What is being asked: Give the data again in its entirety, exactly as provided.

** Opening Data provided block **

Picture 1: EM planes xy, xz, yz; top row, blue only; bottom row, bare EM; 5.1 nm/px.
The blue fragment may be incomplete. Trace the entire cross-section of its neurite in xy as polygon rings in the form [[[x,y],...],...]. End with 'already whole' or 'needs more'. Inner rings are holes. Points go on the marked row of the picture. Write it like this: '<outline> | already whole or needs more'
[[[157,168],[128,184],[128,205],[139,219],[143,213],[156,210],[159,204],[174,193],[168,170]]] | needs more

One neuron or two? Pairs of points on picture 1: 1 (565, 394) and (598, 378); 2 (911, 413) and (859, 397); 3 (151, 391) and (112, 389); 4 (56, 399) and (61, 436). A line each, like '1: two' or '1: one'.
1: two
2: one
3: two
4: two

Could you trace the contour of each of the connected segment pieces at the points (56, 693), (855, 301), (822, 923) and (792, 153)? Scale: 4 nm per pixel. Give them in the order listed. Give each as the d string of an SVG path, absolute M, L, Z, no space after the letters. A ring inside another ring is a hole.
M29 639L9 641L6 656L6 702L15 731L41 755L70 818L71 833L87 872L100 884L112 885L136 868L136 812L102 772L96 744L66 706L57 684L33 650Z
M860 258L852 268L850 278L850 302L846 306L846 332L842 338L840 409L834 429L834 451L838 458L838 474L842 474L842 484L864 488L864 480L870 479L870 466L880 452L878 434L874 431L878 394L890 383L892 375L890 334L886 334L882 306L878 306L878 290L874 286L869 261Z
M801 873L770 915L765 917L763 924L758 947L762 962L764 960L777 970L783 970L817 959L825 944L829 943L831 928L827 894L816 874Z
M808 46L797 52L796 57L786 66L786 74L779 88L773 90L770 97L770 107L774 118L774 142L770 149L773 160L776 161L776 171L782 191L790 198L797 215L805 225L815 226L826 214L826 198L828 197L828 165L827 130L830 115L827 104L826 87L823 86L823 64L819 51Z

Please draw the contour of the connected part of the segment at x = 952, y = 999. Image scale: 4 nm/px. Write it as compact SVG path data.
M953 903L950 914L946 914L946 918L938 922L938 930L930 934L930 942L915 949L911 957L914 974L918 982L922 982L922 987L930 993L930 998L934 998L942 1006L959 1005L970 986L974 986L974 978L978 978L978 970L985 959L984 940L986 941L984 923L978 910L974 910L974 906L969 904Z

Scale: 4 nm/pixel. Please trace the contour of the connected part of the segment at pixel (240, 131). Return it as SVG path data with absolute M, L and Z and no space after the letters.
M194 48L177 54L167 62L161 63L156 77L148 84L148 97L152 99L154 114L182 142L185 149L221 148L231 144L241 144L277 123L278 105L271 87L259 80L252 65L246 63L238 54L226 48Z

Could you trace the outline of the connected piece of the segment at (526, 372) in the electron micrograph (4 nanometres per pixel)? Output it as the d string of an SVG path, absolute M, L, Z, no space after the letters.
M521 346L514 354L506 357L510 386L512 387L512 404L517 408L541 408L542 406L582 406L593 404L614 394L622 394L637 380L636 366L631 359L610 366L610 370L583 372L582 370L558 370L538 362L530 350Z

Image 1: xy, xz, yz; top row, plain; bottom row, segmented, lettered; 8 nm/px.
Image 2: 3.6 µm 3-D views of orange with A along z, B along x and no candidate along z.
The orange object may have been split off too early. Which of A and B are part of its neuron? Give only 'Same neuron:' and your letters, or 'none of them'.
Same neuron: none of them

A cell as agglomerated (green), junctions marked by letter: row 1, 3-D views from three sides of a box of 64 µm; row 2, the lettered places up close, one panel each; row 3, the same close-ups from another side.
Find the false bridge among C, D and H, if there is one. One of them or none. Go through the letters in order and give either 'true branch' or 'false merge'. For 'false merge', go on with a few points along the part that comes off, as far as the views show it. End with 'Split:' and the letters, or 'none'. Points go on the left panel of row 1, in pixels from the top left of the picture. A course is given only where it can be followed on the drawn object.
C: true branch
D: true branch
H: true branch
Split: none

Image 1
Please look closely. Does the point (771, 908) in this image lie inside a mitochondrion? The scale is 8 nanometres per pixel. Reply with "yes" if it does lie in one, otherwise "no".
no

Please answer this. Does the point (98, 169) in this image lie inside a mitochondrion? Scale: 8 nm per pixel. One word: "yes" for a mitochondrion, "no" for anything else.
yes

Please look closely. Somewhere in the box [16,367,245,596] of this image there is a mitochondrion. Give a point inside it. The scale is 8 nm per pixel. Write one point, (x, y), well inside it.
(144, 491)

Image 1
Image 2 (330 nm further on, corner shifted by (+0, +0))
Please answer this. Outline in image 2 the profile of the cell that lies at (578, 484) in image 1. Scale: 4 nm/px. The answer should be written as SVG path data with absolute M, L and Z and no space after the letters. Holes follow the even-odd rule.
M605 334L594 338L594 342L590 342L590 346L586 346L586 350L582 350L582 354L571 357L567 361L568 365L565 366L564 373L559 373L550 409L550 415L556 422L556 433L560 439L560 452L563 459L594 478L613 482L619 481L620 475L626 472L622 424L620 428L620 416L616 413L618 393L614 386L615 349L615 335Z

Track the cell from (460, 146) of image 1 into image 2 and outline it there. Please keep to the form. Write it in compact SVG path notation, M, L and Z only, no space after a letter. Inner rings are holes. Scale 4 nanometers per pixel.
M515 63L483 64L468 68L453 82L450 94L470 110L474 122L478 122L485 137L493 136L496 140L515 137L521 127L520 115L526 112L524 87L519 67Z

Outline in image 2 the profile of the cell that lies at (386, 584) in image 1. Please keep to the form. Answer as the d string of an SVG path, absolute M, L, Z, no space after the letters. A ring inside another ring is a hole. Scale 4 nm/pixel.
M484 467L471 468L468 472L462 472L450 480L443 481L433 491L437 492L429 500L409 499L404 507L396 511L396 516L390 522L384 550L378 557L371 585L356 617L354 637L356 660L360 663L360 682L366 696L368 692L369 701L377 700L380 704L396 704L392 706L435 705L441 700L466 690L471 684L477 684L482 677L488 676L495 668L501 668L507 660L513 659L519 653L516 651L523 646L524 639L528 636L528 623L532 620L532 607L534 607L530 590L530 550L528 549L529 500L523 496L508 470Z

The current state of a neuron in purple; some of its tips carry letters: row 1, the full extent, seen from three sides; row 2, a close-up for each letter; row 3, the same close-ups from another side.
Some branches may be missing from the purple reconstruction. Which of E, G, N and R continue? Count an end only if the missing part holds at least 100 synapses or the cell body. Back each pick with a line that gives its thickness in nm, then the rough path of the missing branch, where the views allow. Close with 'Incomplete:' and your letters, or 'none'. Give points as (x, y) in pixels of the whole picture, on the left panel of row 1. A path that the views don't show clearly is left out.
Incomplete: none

** Closing Data provided block **

Answer box:
Picture 1: EM planes xy, xz, yz; top row, blue only; bottom row, bare EM; 5.1 nm/px.
The blue fragment may be incomplete. Trace the entire cross-section of its neurite in xy as polygon rings in the form [[[x,y],...],...]. End with 'already whole' or 'needs more'. Inner rings are holes. Points go on the marked row of the picture. Write it like this: '<outline> | already whole or needs more'
[[[157,168],[128,184],[128,205],[139,219],[143,213],[156,210],[159,204],[174,193],[168,170]]] | needs more

One neuron or two? Pairs of points on picture 1: 1 (565, 394) and (598, 378); 2 (911, 413) and (859, 397); 3 (151, 391) and (112, 389); 4 (56, 399) and (61, 436). A line each, like '1: two' or '1: one'.
1: two
2: one
3: two
4: two

Could you trace the contour of each of the connected segment pieces at the points (56, 693), (855, 301), (822, 923) and (792, 153)? Scale: 4 nm per pixel. Give them in the order listed. Give each as the d string of an SVG path, absolute M, L, Z, no space after the letters. A ring inside another ring is a hole.
M29 639L9 641L6 656L6 702L15 731L41 755L70 818L71 833L87 872L100 884L112 885L136 868L136 812L102 772L96 744L66 706L57 684L33 650Z
M860 258L852 268L850 278L850 302L846 306L846 332L842 338L840 409L834 429L834 451L838 458L838 474L842 474L842 484L864 488L864 480L870 479L870 466L880 452L878 434L874 431L878 394L890 383L892 375L890 334L886 334L882 306L878 306L878 290L874 286L869 261Z
M801 873L770 915L765 917L763 924L758 947L762 962L764 960L777 970L783 970L817 959L825 944L829 943L831 928L827 894L816 874Z
M808 46L797 52L796 57L786 66L786 74L779 88L773 90L770 97L770 107L774 118L774 142L770 149L773 160L776 161L776 171L782 191L790 198L797 215L805 225L815 226L826 214L826 198L828 197L828 165L827 130L830 115L827 104L826 87L823 86L823 64L819 51Z

Please draw the contour of the connected part of the segment at x = 952, y = 999. Image scale: 4 nm/px. Write it as compact SVG path data.
M953 903L950 914L946 914L946 918L938 922L938 930L930 934L930 942L915 949L911 957L914 974L918 982L922 982L922 987L930 993L930 998L934 998L942 1006L959 1005L970 986L974 986L974 978L978 978L978 970L985 959L984 940L986 941L984 923L978 910L974 910L974 906L969 904Z

Scale: 4 nm/pixel. Please trace the contour of the connected part of the segment at pixel (240, 131). Return it as SVG path data with absolute M, L and Z and no space after the letters.
M194 48L177 54L167 62L161 63L156 77L148 84L148 97L152 99L154 114L182 142L185 149L221 148L231 144L241 144L277 123L278 105L271 87L259 80L252 65L246 63L238 54L226 48Z

Could you trace the outline of the connected piece of the segment at (526, 372) in the electron micrograph (4 nanometres per pixel)? Output it as the d string of an SVG path, absolute M, L, Z, no space after the letters.
M521 346L514 354L506 357L510 386L512 387L512 404L517 408L541 408L542 406L582 406L593 404L614 394L622 394L637 380L636 366L631 359L610 366L610 370L583 372L582 370L558 370L538 362L530 350Z

Image 1: xy, xz, yz; top row, plain; bottom row, segmented, lettered; 8 nm/px.
Image 2: 3.6 µm 3-D views of orange with A along z, B along x and no candidate along z.
The orange object may have been split off too early. Which of A and B are part of its neuron? Give only 'Same neuron:' and your letters, or 'none of them'.
Same neuron: none of them

A cell as agglomerated (green), junctions marked by letter: row 1, 3-D views from three sides of a box of 64 µm; row 2, the lettered places up close, one panel each; row 3, the same close-ups from another side.
Find the false bridge among C, D and H, if there is one. One of them or none. Go through the letters in order and give either 'true branch' or 'false merge'. For 'false merge', go on with a few points along the part that comes off, as far as the views show it. End with 'Split:' and the letters, or 'none'. Points go on the left panel of row 1, in pixels from the top left of the picture. A course is given only where it can be followed on the drawn object.
C: true branch
D: true branch
H: true branch
Split: none

Image 1
Please look closely. Does the point (771, 908) in this image lie inside a mitochondrion? The scale is 8 nanometres per pixel. Reply with "yes" if it does lie in one, otherwise "no".
no

Please answer this. Does the point (98, 169) in this image lie inside a mitochondrion? Scale: 8 nm per pixel. One word: "yes" for a mitochondrion, "no" for anything else.
yes

Please look closely. Somewhere in the box [16,367,245,596] of this image there is a mitochondrion. Give a point inside it. The scale is 8 nm per pixel. Write one point, (x, y), well inside it.
(144, 491)

Image 1
Image 2 (330 nm further on, corner shifted by (+0, +0))
Please answer this. Outline in image 2 the profile of the cell that lies at (578, 484) in image 1. Scale: 4 nm/px. The answer should be written as SVG path data with absolute M, L and Z and no space after the letters. Holes follow the even-odd rule.
M605 334L594 338L594 342L590 342L590 346L586 346L586 350L582 350L582 354L571 357L567 361L568 365L565 366L564 373L559 373L550 409L550 415L556 422L556 433L560 439L560 452L563 459L594 478L613 482L619 481L620 475L626 472L622 424L620 428L620 416L616 413L618 393L614 386L615 349L615 335Z

Track the cell from (460, 146) of image 1 into image 2 and outline it there. Please keep to the form. Write it in compact SVG path notation, M, L and Z only, no space after a letter. Inner rings are holes. Scale 4 nanometers per pixel.
M515 63L483 64L468 68L453 82L450 94L470 110L474 122L478 122L485 137L493 136L496 140L515 137L521 127L520 115L526 112L524 87L519 67Z

Outline in image 2 the profile of the cell that lies at (386, 584) in image 1. Please keep to the form. Answer as the d string of an SVG path, absolute M, L, Z, no space after the letters. A ring inside another ring is a hole. Scale 4 nm/pixel.
M484 467L471 468L468 472L462 472L450 480L443 481L433 491L437 492L429 500L409 499L404 507L396 511L396 516L390 522L384 550L378 557L371 585L356 617L354 637L356 660L360 663L360 682L366 696L368 692L369 701L377 700L380 704L396 704L392 706L435 705L441 700L466 690L471 684L477 684L482 677L488 676L495 668L501 668L507 660L513 659L519 653L516 651L523 646L524 639L528 636L528 623L532 620L532 607L534 607L530 590L530 550L528 549L529 500L523 496L508 470Z

The current state of a neuron in purple; some of its tips carry letters: row 1, the full extent, seen from three sides; row 2, a close-up for each letter; row 3, the same close-ups from another side.
Some branches may be missing from the purple reconstruction. Which of E, G, N and R continue? Count an end only if the missing part holds at least 100 synapses or the cell body. Back each pick with a line that gives its thickness in nm, then the rough path of the missing branch, where the views allow. Close with 'Incomplete:' and your letters, or 'none'. Give points as (x, y) in pixels of the whole picture, on the left panel of row 1. A path that the views don't show clearly is left out.
Incomplete: none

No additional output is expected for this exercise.